In connection with the U.K. JV Transaction, we recognized a pre-tax gain of $10,873.8 million, net of the recognition of a cumulative foreign currency translation loss of $1,198.6 million. This gain was calculated by deducting the carrying value of the U.K. JV Entities (including the related foreign currency translation loss) from the sum of (i) the fair value assigned to our 50% interest in the VMO2 JV and (ii) the net cash received pursuant to the equalization payments and recapitalization transactions described above. For information regarding our approach to the valuation of our interest in the VMO2 JV, see note 9.

A summary of the fair value of the assets and liabilities of the VMO2 JV at the June 1, 2021 transaction date is presented in the following table.
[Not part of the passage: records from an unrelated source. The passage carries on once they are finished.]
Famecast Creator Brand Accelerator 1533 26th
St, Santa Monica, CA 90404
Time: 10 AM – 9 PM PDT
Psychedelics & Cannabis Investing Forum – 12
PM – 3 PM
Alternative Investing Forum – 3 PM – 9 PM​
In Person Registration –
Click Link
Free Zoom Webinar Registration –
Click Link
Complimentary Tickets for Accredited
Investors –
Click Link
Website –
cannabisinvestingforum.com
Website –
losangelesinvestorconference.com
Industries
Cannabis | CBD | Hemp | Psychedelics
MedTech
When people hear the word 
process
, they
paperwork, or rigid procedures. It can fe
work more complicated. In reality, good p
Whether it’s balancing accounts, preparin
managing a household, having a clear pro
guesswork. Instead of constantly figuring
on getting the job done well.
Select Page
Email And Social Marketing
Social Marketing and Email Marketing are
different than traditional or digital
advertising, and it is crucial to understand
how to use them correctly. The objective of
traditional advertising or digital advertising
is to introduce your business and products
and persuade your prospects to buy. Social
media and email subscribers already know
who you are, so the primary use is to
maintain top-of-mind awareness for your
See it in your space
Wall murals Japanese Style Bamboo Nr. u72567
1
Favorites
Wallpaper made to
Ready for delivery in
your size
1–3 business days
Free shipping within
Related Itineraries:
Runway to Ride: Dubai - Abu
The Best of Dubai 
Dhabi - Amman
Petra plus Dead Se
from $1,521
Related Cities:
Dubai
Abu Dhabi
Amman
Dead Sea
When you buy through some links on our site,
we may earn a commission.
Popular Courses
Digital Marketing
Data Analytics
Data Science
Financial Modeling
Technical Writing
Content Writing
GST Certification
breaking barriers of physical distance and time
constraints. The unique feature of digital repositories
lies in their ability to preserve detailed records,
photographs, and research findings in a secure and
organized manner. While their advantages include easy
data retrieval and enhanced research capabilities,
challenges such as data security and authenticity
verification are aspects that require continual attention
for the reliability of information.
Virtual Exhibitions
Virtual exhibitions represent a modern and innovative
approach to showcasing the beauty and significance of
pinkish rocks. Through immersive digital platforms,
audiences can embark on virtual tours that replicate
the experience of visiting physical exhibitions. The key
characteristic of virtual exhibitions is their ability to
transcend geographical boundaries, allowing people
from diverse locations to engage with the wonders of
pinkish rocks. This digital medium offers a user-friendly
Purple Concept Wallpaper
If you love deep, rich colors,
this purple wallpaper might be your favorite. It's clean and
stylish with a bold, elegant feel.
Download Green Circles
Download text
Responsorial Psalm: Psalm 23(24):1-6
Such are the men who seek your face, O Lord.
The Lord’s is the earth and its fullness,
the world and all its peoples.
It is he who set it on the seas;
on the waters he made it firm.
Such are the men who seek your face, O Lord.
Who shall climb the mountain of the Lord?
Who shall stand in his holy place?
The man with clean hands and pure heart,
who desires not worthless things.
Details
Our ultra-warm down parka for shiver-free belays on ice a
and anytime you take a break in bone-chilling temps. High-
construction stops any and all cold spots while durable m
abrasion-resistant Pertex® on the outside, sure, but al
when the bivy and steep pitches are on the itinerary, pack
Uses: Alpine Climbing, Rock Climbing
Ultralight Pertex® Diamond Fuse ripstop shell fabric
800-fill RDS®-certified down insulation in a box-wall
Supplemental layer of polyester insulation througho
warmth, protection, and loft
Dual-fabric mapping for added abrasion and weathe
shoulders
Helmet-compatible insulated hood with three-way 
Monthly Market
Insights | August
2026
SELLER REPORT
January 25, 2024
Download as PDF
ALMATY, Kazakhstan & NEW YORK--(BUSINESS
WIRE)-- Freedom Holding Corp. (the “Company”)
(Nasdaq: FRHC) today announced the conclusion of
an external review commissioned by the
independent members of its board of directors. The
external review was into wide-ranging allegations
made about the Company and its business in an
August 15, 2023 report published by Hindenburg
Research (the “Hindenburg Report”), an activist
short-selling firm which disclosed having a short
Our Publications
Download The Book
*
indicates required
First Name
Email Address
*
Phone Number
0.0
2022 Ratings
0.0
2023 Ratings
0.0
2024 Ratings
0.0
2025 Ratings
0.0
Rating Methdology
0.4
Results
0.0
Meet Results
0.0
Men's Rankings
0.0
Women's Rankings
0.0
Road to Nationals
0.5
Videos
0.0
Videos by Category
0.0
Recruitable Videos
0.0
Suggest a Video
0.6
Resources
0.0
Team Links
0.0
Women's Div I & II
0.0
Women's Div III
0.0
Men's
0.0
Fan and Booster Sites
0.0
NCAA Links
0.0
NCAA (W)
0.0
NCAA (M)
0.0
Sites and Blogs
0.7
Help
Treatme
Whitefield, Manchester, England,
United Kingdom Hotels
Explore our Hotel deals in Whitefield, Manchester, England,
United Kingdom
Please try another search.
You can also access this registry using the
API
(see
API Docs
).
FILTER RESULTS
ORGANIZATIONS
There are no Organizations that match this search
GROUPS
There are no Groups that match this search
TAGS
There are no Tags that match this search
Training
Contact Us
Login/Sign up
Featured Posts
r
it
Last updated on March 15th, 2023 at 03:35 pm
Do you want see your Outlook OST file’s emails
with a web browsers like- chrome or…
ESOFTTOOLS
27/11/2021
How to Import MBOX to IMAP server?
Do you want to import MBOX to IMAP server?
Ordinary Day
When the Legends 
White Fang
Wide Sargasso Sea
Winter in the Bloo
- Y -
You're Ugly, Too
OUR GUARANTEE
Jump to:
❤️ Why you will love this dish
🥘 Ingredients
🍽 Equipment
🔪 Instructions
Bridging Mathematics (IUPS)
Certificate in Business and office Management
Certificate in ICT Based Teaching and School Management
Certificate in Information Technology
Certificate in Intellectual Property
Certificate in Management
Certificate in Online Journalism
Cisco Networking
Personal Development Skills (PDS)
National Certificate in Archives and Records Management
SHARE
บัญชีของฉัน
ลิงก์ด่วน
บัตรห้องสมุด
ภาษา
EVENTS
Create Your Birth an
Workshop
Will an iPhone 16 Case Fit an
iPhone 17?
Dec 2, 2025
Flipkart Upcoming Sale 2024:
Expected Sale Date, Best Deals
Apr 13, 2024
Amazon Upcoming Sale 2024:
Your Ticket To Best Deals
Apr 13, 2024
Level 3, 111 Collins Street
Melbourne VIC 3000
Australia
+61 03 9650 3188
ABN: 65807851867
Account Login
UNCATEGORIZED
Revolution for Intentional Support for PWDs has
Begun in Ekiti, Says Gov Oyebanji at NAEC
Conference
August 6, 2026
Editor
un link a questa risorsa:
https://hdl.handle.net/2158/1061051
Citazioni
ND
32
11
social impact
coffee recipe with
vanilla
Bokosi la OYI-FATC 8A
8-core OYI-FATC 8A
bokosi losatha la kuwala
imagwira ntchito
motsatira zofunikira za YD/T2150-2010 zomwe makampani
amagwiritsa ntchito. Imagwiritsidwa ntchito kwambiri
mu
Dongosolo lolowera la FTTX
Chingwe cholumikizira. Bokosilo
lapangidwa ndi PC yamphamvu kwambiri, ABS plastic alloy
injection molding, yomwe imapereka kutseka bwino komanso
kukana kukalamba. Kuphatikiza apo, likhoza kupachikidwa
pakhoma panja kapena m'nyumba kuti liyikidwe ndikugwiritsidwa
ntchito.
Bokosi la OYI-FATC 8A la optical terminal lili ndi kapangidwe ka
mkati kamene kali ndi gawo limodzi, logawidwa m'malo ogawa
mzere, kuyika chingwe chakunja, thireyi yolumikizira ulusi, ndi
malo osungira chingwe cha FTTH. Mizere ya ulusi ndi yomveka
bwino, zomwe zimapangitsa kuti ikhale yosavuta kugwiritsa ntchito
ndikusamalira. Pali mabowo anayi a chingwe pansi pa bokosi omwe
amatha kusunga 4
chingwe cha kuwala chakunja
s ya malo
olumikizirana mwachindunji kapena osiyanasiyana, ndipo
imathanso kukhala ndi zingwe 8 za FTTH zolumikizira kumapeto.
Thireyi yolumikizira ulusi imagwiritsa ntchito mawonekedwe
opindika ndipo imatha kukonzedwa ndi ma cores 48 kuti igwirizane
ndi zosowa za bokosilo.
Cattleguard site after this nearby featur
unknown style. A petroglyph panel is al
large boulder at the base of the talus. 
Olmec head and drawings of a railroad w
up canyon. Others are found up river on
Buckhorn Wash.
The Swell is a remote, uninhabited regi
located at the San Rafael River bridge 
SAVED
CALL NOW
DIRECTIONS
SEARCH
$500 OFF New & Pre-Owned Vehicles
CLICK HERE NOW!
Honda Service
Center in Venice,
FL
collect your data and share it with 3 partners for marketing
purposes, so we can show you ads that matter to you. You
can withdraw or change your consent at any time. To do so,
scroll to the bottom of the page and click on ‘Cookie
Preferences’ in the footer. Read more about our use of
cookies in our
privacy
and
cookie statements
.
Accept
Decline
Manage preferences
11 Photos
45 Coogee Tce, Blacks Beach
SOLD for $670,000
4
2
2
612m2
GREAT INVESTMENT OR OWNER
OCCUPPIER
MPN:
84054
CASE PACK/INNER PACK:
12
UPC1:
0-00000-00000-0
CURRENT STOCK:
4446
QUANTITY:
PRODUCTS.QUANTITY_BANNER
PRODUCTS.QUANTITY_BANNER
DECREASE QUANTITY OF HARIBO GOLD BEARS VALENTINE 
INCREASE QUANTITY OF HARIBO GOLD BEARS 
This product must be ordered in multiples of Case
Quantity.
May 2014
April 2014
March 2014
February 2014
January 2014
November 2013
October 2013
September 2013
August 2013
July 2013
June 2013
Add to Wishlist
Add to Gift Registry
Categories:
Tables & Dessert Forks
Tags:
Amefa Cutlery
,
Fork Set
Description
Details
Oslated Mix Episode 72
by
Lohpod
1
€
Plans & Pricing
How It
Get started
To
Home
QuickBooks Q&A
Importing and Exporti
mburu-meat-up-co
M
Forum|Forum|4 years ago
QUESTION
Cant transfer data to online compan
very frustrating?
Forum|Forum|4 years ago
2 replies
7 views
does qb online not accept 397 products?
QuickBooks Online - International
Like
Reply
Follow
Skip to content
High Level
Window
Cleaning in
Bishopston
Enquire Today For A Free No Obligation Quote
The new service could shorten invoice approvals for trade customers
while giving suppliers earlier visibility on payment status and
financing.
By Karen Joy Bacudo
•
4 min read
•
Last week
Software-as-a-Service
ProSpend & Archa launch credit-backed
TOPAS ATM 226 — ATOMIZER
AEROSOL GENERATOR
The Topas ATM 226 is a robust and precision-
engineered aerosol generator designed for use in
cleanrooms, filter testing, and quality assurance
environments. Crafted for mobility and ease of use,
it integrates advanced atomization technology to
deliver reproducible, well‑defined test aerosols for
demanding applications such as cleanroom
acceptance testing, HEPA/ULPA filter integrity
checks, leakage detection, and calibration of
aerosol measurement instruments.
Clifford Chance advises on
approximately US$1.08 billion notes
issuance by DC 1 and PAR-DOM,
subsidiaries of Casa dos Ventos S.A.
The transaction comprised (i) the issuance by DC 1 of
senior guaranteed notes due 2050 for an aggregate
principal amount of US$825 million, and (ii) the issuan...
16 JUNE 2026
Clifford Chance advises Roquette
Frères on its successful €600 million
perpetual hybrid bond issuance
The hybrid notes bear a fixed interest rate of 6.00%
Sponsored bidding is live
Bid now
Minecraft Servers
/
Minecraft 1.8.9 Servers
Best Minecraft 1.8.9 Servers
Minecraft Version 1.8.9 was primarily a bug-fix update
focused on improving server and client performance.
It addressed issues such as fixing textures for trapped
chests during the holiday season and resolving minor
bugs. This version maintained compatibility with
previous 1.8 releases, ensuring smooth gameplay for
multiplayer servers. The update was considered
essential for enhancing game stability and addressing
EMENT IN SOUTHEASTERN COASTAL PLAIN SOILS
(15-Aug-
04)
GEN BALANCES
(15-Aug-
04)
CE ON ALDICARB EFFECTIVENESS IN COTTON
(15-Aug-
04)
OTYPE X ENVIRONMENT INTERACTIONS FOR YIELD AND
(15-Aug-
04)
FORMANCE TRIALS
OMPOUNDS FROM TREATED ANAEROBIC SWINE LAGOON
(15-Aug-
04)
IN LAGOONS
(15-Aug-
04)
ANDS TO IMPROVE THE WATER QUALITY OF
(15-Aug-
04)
The opening balance sheet presented below reflects the final purchase price allocation (in millions):

Current assets$4,186.7 
Property and equipment, net12,523.2 
Goodwill29,455.4 
Intangible assets subject to amortization, net13,274.6 
Other assets, net4,163.5 
Current portion of debt and finance lease obligations(4,352.5)
Other accrued and current liabilities(5,780.8)
Long-term debt and finance lease obligations(21,879.2)
Other long-term liabilities(2,170.9)
Total fair value of the net assets of the VMO2 JV
$29,420.0 

For periods prior to the June 1, 2021 completion of the U.K. JV Transaction, our consolidated statements of operations include aggregate earnings before income taxes attributable to the U.K. JV Entities of $890.5 million and $566.2 million during 2021 and 2020, respectively.

Effective with the signing of the Contribution Agreement, we began accounting for the U.K. JV Entities as held for sale. Accordingly, we ceased to depreciate or amortize the long-lived assets of the U.K. JV Entities. However, the U.K. JV Entities were not presented as discontinued operations as the U.K. JV Transaction did not represent a strategic shift as defined by GAAP.

The June 1, 2021 carrying amounts of the major classes of assets and liabilities associated with the U.K. JV Entities, which were contributed to the VMO2 JV, are summarized below (in millions):

Assets:
Current assets (a)$4,868.3 
Property and equipment, net9,465.1 
Goodwill8,214.7 
Other assets, net3,086.9 
Total assets (b)$25,635.0 
Liabilities:
Current portion of debt and finance lease obligations
$3,220.9 
Other accrued and current liabilities
2,242.0 
Long-term debt and finance lease obligations
16,905.1 
Other long-term liabilities
1,788.2 
Total liabilities (b)$24,156.2 
_______________

(a)    Amount includes $3.4 billion of net proceeds from certain financing transactions completed in 2020 that were held in escrow pending the completion of the U.K. JV Transaction.

(b)    The carrying amount of the net assets of $1,478.8 million presented above is net of the cumulative foreign currency translation loss of $1,198.6 million.

AtlasEdge JV Transactions

On September 1, 2021, we (i) contributed certain assets and liabilities to a newly-formed 50:50 joint venture (the AtlasEdge JV) that was established for the purpose of acquiring and commercializing European technical real estate for edge colocation and hosting services and (ii) sold certain other assets to the AtlasEdge JV. In addition, we sold certain additional assets to the AtlasEdge JV during the fourth quarter of 2021. In connection with these transactions, which we collectively refer to as the “AtlasEdge JV Transactions”, we (a) received net cash of $144.5 million and (b) recognized a pre-tax gain of $227.5 million (net of the recognition of a cumulative foreign currency translation loss of $1.8 million), representing the difference between the estimated fair value and the carrying value of the net assets associated with these transactions. We account for our interest in the AtlasEdge JV as an equity method investment.